6. Having the courage to be compassionate
There are so many other ways we could talk about encouraging empathy and altruism. Clinical studies show how important they can be to children of all ages. Things like getting your child a pet to take care of, going on a missions trip, serving at a food kitchen, or visiting a nursing home can help teach our kids empathy. While I’m sure you saw this example coming, clinical studies show that perhaps the strongest predictor of empathetic and courageous behaviour is when individuals grow up in a family that prioritized compassion and caring for others. Here’s a fantastic example:
Pearl and Samuel Oliner did a landmark study on how children who had compassionate parents tended to also be more empathetic and altruistic. The people the Oliners chose to study were Germans who had helped rescue Jews during the Nazi Holocaust. These people decided to help others despite the considerable risk of losing their own lives.
Person after person shared that the strength they drew on was from memories of their parents choosing to be courageous and caring.

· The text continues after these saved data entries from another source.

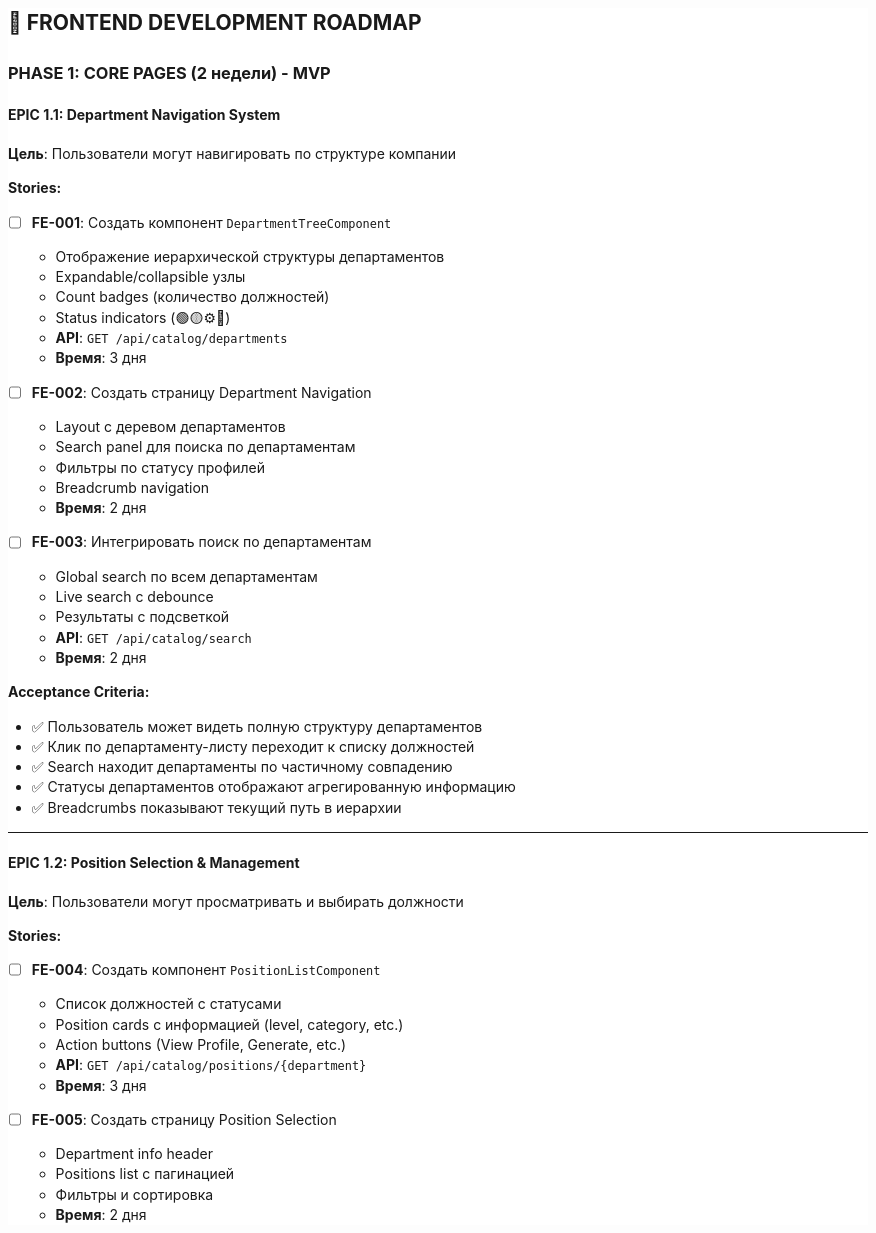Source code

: 
## 🚀 FRONTEND DEVELOPMENT ROADMAP

### **PHASE 1: CORE PAGES (2 недели) - MVP**

#### **EPIC 1.1: Department Navigation System**
**Цель**: Пользователи могут навигировать по структуре компании

**Stories:**
- [ ] **FE-001**: Создать компонент `DepartmentTreeComponent`
  - Отображение иерархической структуры департаментов
  - Expandable/collapsible узлы
  - Count badges (количество должностей)
  - Status indicators (🟢🟡⚙️🔴)
  - **API**: `GET /api/catalog/departments`
  - **Время**: 3 дня

- [ ] **FE-002**: Создать страницу Department Navigation  
  - Layout с деревом департаментов
  - Search panel для поиска по департаментам
  - Фильтры по статусу профилей
  - Breadcrumb navigation
  - **Время**: 2 дня

- [ ] **FE-003**: Интегрировать поиск по департаментам
  - Global search по всем департаментам
  - Live search с debounce
  - Результаты с подсветкой
  - **API**: `GET /api/catalog/search`
  - **Время**: 2 дня

**Acceptance Criteria:**
- ✅ Пользователь может видеть полную структуру департаментов
- ✅ Клик по департаменту-листу переходит к списку должностей  
- ✅ Search находит департаменты по частичному совпадению
- ✅ Статусы департаментов отображают агрегированную информацию
- ✅ Breadcrumbs показывают текущий путь в иерархии

---

#### **EPIC 1.2: Position Selection & Management**
**Цель**: Пользователи могут просматривать и выбирать должности

**Stories:**
- [ ] **FE-004**: Создать компонент `PositionListComponent`
  - Список должностей с статусами
  - Position cards с информацией (level, category, etc.)
  - Action buttons (View Profile, Generate, etc.)
  - **API**: `GET /api/catalog/positions/{department}`
  - **Время**: 3 дня

- [ ] **FE-005**: Создать страницу Position Selection
  - Department info header
  - Positions list с пагинацией
  - Фильтры и сортировка
  - **Время**: 2 дня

They and their parents lived out verses like Isaiah 1:17: “Learn to do good, seek justice, reprove the ruthless, defend the orphan, plead for the widow.”
The courage and compassion those Germans lived out is something that I pray we never have to face. But there will be courageous decisions that we can make every day. Those decisions can make a difference in how our children view others. Memories of what they saw us do to live out justice, mercy, empathy and altruism can impact them for the rest of their lives.
It is possible to teach our children how to show empathy and altruism, even in today’s world. We want our children to feel compassion and have the courage and willingness to step in and help others. If we are intentional as parents in demonstrating empathy and altruism, our children will notice and will learn from our example.